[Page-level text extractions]
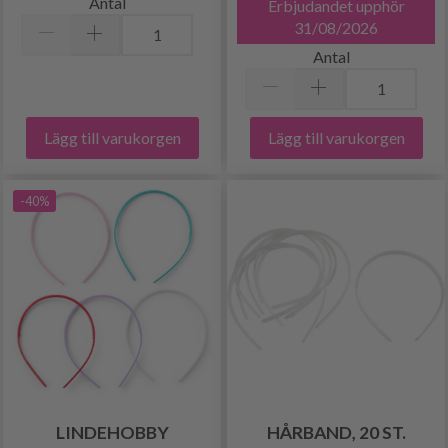
Antal
Erbjudandet upphör
31/08/2026
Antal
Lägg till varukorgen
Lägg till varukorgen
-40%
LINDEHOBBY
HÅRBAND, 20 ST.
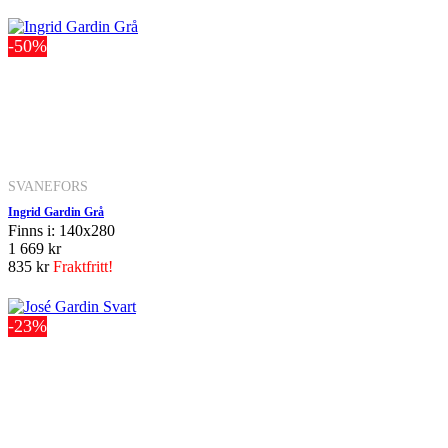
-50%
SVANEFORS
Ingrid Gardin Grå
Finns i: 140x280
1 669 kr
835 kr
Fraktfritt!
-23%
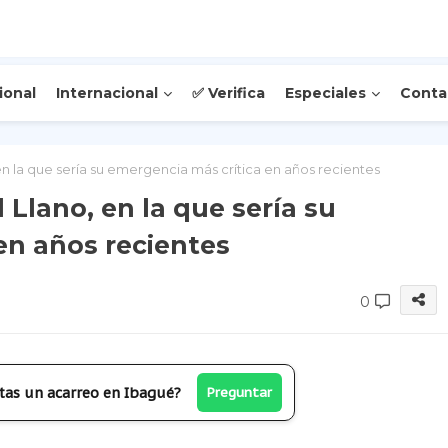
ional
Internacional
✅ Verifica
Especiales
Conta
o, en la que sería su emergencia más crítica en años recientes
al Llano, en la que sería su
en años recientes
0
tas un acarreo en Ibagué?
Preguntar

▶ Work to be completed
Could you write out the records again exactly, omitting each image?

▶ Answer to this task
Antal
Erbjudandet upphör
31/08/2026
Antal
Lägg till varukorgen
Lägg till varukorgen
-40%
LINDEHOBBY
HÅRBAND, 20 ST.
-50%
SVANEFORS
Ingrid Gardin Grå
Finns i: 140x280
1 669 kr
835 kr
Fraktfritt!
-23%
ional
Internacional
✅ Verifica
Especiales
Conta
o, en la que sería su emergencia más crítica en años recientes
al Llano, en la que sería su
en años recientes
0
tas un acarreo en Ibagué?
Preguntar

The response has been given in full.